PE's pursuit of multifamily housing, nursing homes and shopping centers has launched a lending boom
Despite some signs of recovery in recent months, the U.S. real estate market remains soft. For example, housing starts increased in 2012 from 2011, but just barely, with the difference being only a mere 300 or so more new residential construction projects. Home sales actually fell 7.3 percent in December from November, according to the U.S. Department of Commerce, and they were worth only about half what they were before the housing market crashed in 2008. But, while these may not be encouraging signs for home owners or real estate brokers, they add up to opportunities for investors, who are eyeing multifamily homes and some types of commercial properties, including nursing homes and shopping centers, with particular glee. Private equity firms, Real Estate Investment Trusts (REITs) and strategic buyers are all taking advantage of the depressed state of the real estate market to gobble up properties, with the pace of dealmaking accelerating quickly.

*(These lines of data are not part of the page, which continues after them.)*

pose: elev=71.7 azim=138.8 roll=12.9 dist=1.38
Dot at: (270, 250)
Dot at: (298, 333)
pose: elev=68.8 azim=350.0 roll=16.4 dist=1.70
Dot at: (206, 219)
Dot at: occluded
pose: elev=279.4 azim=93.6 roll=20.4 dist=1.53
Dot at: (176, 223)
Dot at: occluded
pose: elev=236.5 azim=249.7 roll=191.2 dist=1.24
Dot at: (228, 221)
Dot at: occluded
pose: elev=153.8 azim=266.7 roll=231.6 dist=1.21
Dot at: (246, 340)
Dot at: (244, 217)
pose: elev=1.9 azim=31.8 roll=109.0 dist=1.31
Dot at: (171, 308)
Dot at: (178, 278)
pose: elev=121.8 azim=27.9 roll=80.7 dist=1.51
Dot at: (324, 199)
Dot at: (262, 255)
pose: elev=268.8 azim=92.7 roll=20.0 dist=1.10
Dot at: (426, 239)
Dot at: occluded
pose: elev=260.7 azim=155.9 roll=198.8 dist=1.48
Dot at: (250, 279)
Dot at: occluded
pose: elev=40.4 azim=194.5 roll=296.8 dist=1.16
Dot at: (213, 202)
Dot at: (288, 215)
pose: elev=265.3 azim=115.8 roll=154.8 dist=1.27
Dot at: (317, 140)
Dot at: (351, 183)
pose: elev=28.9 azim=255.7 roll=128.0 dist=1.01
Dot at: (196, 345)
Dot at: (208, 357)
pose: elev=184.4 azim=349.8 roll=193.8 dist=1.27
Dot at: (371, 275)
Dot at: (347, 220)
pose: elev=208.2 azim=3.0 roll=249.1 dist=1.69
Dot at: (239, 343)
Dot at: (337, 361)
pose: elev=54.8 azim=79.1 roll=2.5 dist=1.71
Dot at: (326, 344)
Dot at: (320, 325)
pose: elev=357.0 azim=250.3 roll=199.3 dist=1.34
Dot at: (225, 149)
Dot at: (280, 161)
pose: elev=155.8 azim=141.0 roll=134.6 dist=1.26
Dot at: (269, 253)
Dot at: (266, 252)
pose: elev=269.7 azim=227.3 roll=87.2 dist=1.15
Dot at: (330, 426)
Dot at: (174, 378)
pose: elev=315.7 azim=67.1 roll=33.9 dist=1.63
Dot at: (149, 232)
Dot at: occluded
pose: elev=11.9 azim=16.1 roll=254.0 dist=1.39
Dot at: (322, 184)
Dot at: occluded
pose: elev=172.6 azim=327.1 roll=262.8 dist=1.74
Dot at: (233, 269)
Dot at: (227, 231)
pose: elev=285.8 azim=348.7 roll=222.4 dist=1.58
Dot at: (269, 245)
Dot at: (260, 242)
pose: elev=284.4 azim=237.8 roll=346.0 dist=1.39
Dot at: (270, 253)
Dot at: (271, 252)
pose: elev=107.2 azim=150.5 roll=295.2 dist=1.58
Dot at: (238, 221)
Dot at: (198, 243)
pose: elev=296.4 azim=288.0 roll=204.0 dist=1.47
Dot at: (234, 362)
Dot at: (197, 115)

"Since January, there has been an avalanche of capital and a stampede of players into the market who had been on the sidelines licking their wounds from deals done in 2007," says Matt Galligan, president of CIT Real Estate Finance.
CIT wanted in on the action as well. The firm launched a commercial real estate business in the fourth quarter of 2011. The group focuses on originating and underwriting senior secured commercial real estate loan transactions primarily in Boston, New York and Washington, D.C. In 2012, the firm closed on 21 loans, including a $25 million senior secured loan for National Resources, a real estate and investment firm focused on redeveloping corporate and industrial sites. The financing was used to develop The Lofts at Edgewater Harbor, a 150-unit residential condominium complex in Edgewater, N.J., overlooking the Hudson River. In January, CIT arranged a first-lien term loan for Kushner Companies, a real estate company headquartered in New York, and a $26 million senior secured term loan for Metropolitan Properties of America, a real estate investment firm based in Boston.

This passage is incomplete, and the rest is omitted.